Conspiracy runs rife in the Middle East, especially when denial persists. A generation of pan-Arab nationalists still idolize a few heroes, Nasser included. Even decades after their incompetence and substandard leadership manifested in research and historical study.
The camp was a little small for Abu-Mohammed's ambitions, so he left to his uncle's home in Jordan. "Jordan was even a worse mess than Dheisheh, no-one knew who was boss. We still thought Nasser was running the show, we knew he wanted the Palestinians to be able to attack Israel. Hussein wouldn't let him"
"I joined the resistance" Hamdan added. "We knew if we could get Jordan to be free from the traitors and the Israeli collaborators then we can free Palestine." His demeanor was that of an apologist. He regretted this part of the story and it showed.

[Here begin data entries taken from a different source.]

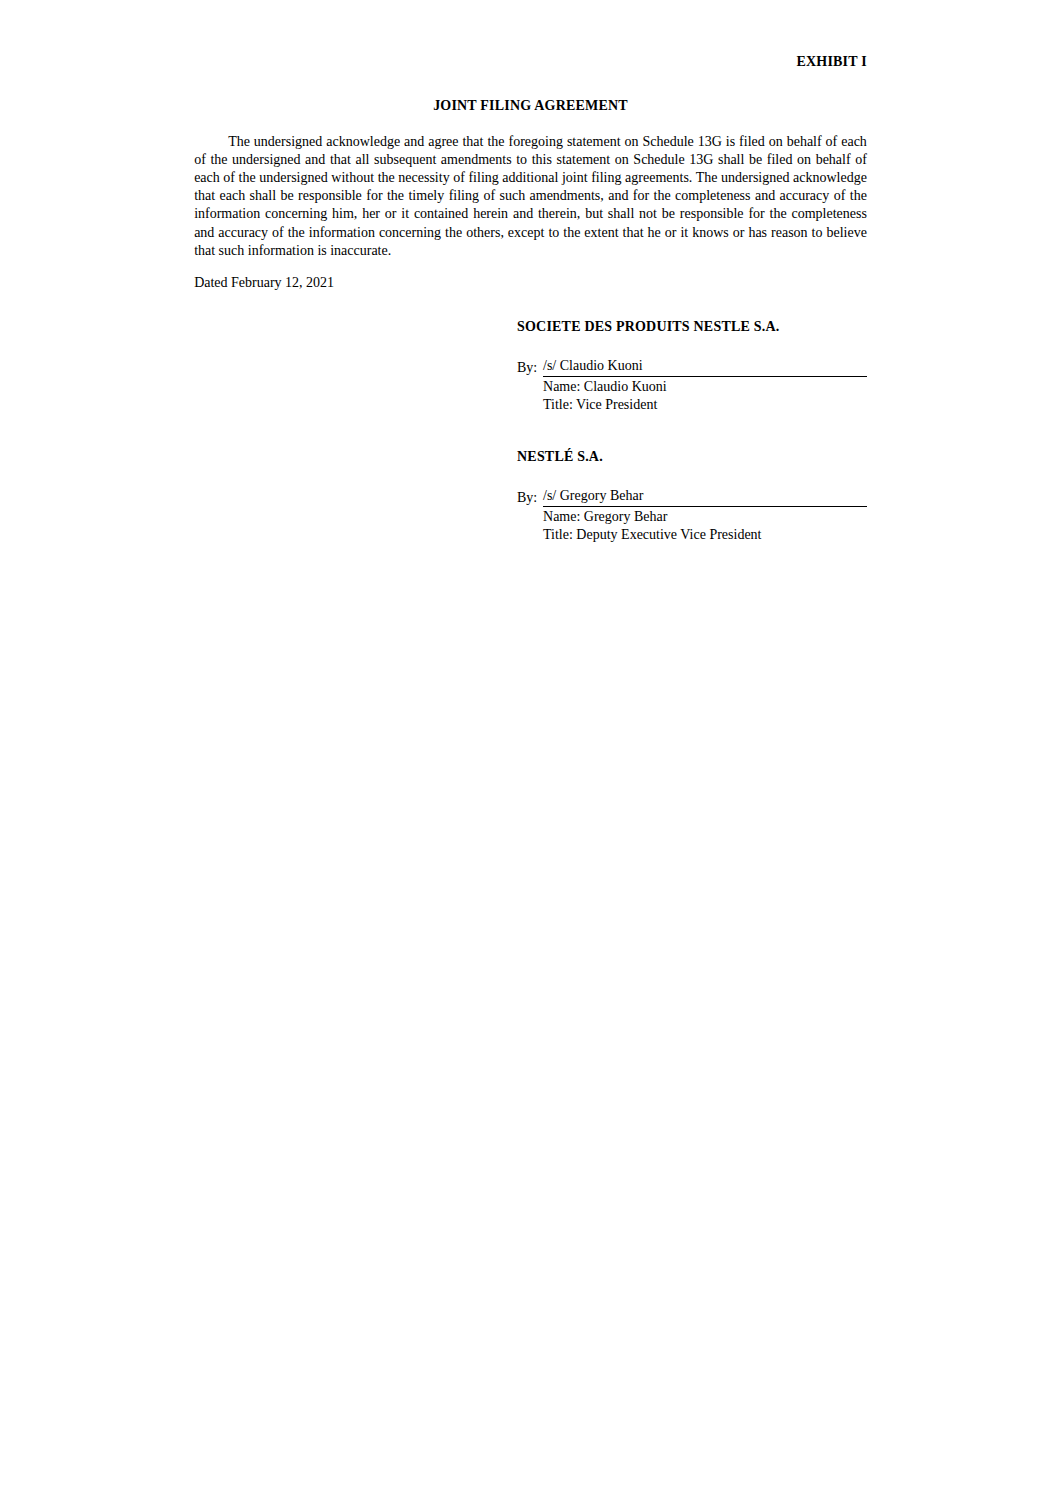EXHIBIT I
JOINT FILING AGREEMENT
The undersigned acknowledge and agree that the foregoing statement on Schedule 13G is filed on behalf of each of the undersigned and that all subsequent amendments to this statement on Schedule 13G shall be filed on behalf of each of the undersigned without the necessity of filing additional joint filing agreements. The undersigned acknowledge that each shall be responsible for the timely filing of such amendments, and for the completeness and accuracy of the information concerning him, her or it contained herein and therein, but shall not be responsible for the completeness and accuracy of the information concerning the others, except to the extent that he or it knows or has reason to believe that such information is inaccurate.
Dated February 12, 2021
SOCIETE DES PRODUITS NESTLE S.A.
By:
/s/ Claudio Kuoni
Name: Claudio Kuoni
Title: Vice President
NESTLÉ S.A.
By:
/s/ Gregory Behar
Name: Gregory Behar
Title: Deputy Executive Vice President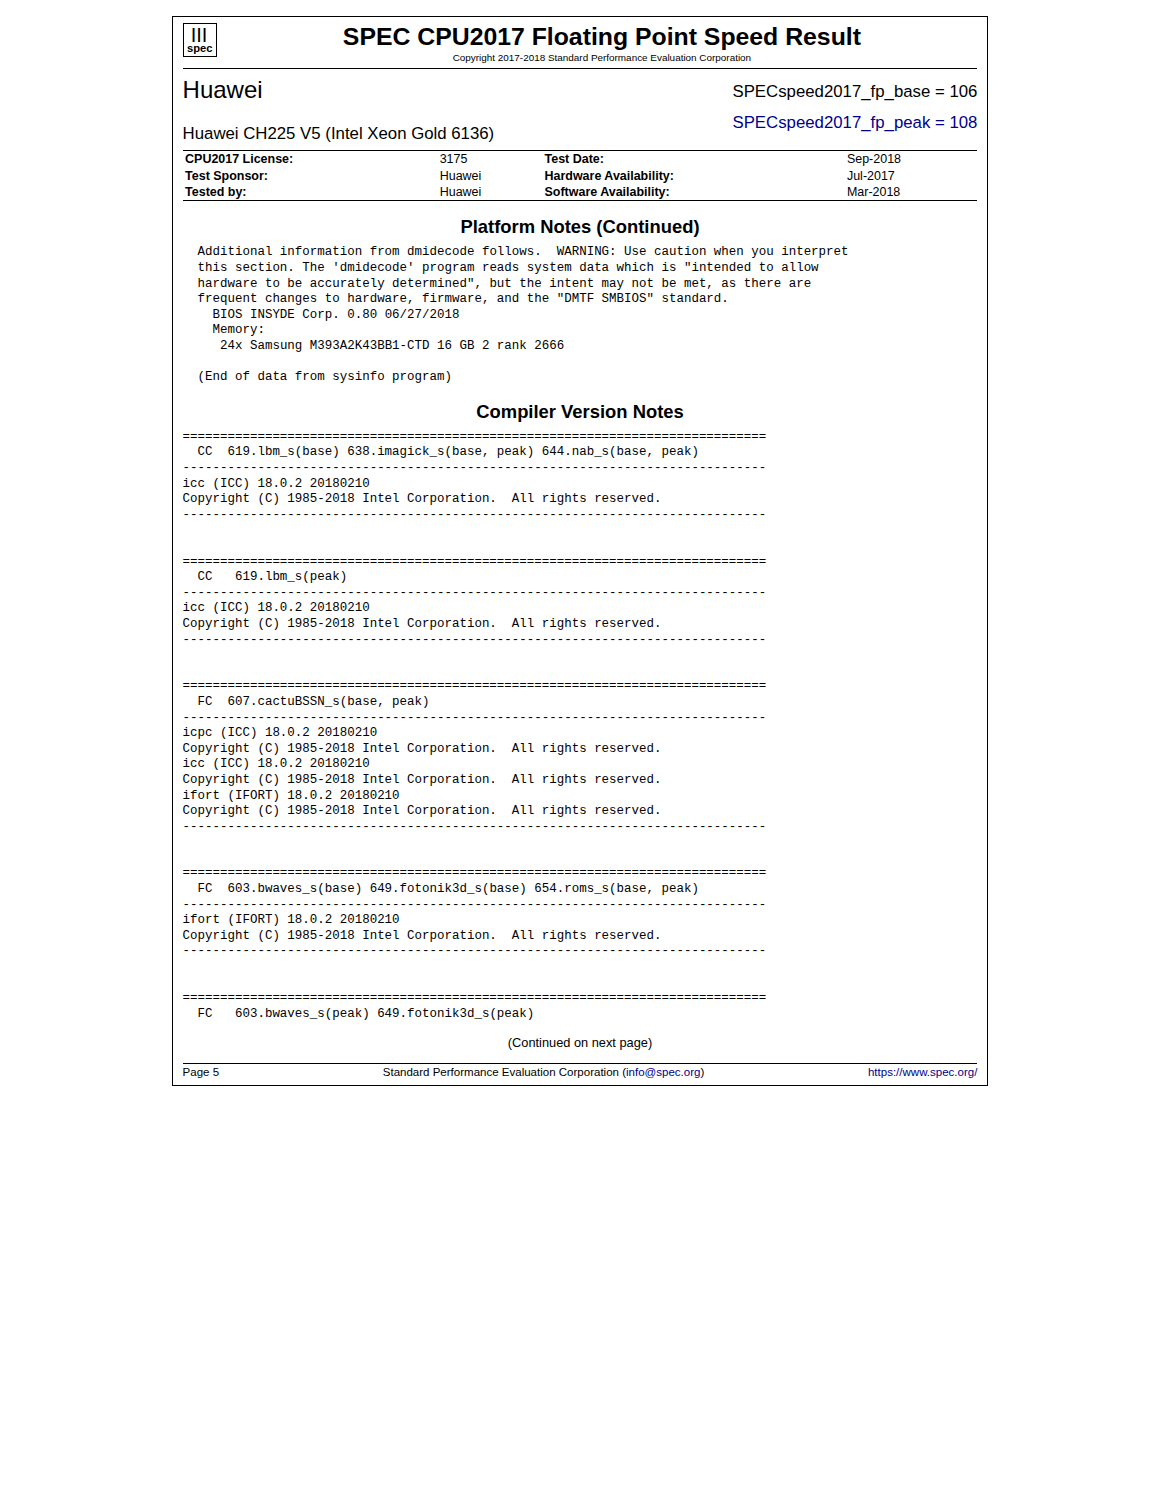|||
spec
SPEC CPU2017 Floating Point Speed Result
Copyright 2017-2018 Standard Performance Evaluation Corporation
Huawei
Huawei CH225 V5 (Intel Xeon Gold 6136)
SPECspeed2017_fp_base = 106
SPECspeed2017_fp_peak = 108
| CPU2017 License: | 3175 | Test Date: | Sep-2018 |
| Test Sponsor: | Huawei | Hardware Availability: | Jul-2017 |
| Tested by: | Huawei | Software Availability: | Mar-2018 |
Platform Notes (Continued)
  Additional information from dmidecode follows.  WARNING: Use caution when you interpret
  this section. The 'dmidecode' program reads system data which is "intended to allow
  hardware to be accurately determined", but the intent may not be met, as there are
  frequent changes to hardware, firmware, and the "DMTF SMBIOS" standard.
    BIOS INSYDE Corp. 0.80 06/27/2018
    Memory:
     24x Samsung M393A2K43BB1-CTD 16 GB 2 rank 2666

  (End of data from sysinfo program)
Compiler Version Notes
==============================================================================
  CC  619.lbm_s(base) 638.imagick_s(base, peak) 644.nab_s(base, peak)
------------------------------------------------------------------------------
icc (ICC) 18.0.2 20180210
Copyright (C) 1985-2018 Intel Corporation.  All rights reserved.
------------------------------------------------------------------------------


==============================================================================
  CC   619.lbm_s(peak)
------------------------------------------------------------------------------
icc (ICC) 18.0.2 20180210
Copyright (C) 1985-2018 Intel Corporation.  All rights reserved.
------------------------------------------------------------------------------


==============================================================================
  FC  607.cactuBSSN_s(base, peak)
------------------------------------------------------------------------------
icpc (ICC) 18.0.2 20180210
Copyright (C) 1985-2018 Intel Corporation.  All rights reserved.
icc (ICC) 18.0.2 20180210
Copyright (C) 1985-2018 Intel Corporation.  All rights reserved.
ifort (IFORT) 18.0.2 20180210
Copyright (C) 1985-2018 Intel Corporation.  All rights reserved.
------------------------------------------------------------------------------


==============================================================================
  FC  603.bwaves_s(base) 649.fotonik3d_s(base) 654.roms_s(base, peak)
------------------------------------------------------------------------------
ifort (IFORT) 18.0.2 20180210
Copyright (C) 1985-2018 Intel Corporation.  All rights reserved.
------------------------------------------------------------------------------


==============================================================================
  FC   603.bwaves_s(peak) 649.fotonik3d_s(peak)
(Continued on next page)
Page 5
Standard Performance Evaluation Corporation (info@spec.org)
https://www.spec.org/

"It wasn't the King himself that we didn't like, he was OK!" insisted Hamdan as if trying to take me through the mindset of 1969 Palestinian guerrilla fighters in Jordan. "It was his retinue, they were all bought by Israel, Britain or the US. Some of them were Masonic!"
The old man was referring to a dark chapter in the history of the Palestinian guerrilla movement. This was between 1967 and 1970 when the Palestinian armed factions set-up a "state within a state." Jordan was their launching pad for attacks against Israel, no matter what the cost on the host was.
"We pushed it a little bit! But then we thought we could set up a republic like Iraq and Egypt and have that republic help us in regaining the land." The tone of his voice edged on conspiratorial as if someone was about to hear him and lock him up.
"Amman was too small for Arafat and Hussein, we thought Arafat would get us Palestine back. The Israelis and the British saved Hussein and we lost a few thousand men!"